(Given data)

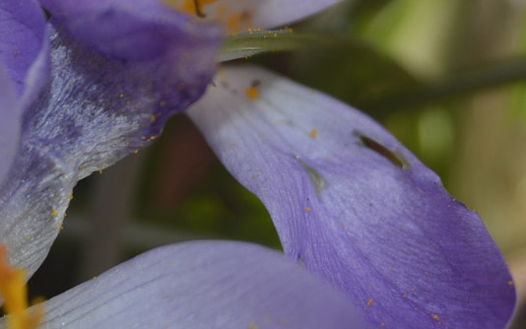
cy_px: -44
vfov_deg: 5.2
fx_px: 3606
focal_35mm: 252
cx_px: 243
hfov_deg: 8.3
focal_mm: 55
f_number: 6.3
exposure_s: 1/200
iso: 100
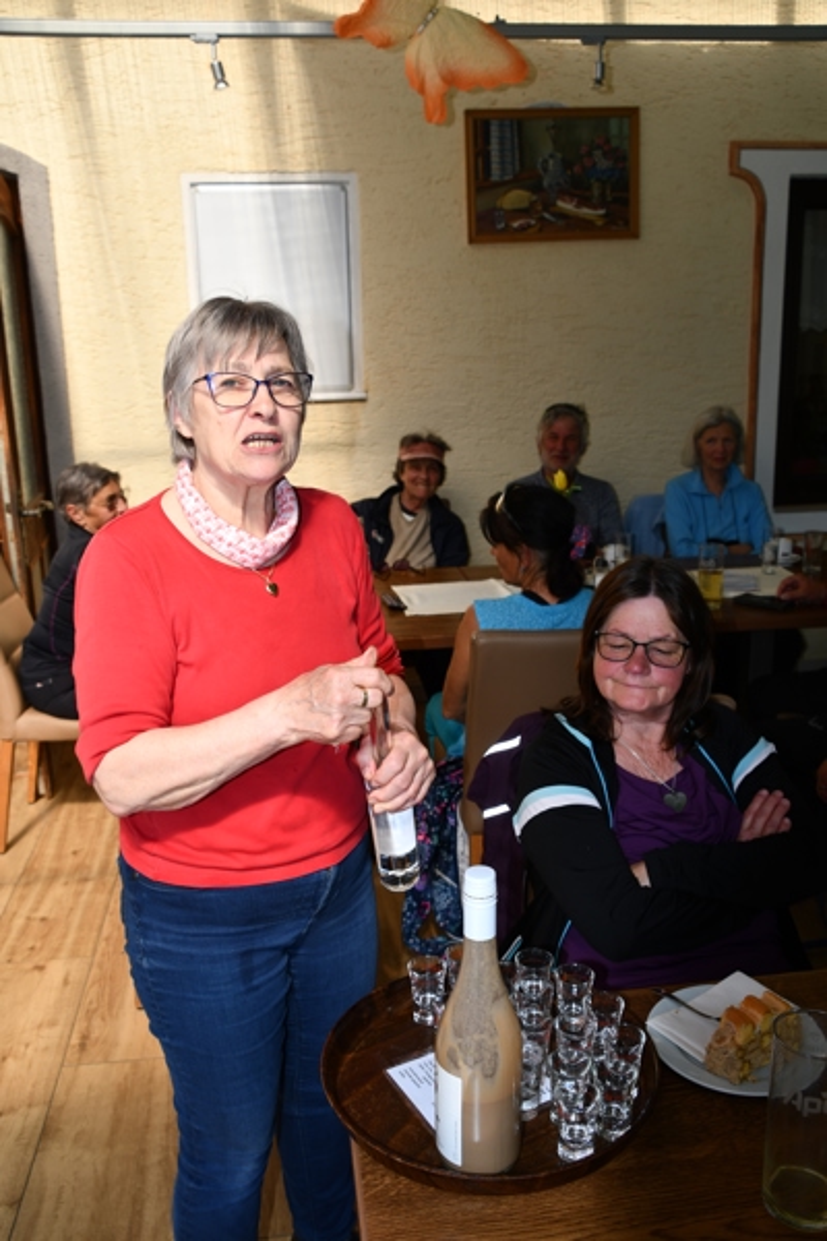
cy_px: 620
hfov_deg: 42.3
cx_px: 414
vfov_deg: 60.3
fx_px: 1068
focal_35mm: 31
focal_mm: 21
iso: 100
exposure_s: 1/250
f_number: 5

(End Given data)

◆ **Task details**: Give the data back exactly, omitting all pictures.

◆ **Written answer**:
cy_px: -44
vfov_deg: 5.2
fx_px: 3606
focal_35mm: 252
cx_px: 243
hfov_deg: 8.3
focal_mm: 55
f_number: 6.3
exposure_s: 1/200
iso: 100
cy_px: 620
hfov_deg: 42.3
cx_px: 414
vfov_deg: 60.3
fx_px: 1068
focal_35mm: 31
focal_mm: 21
iso: 100
exposure_s: 1/250
f_number: 5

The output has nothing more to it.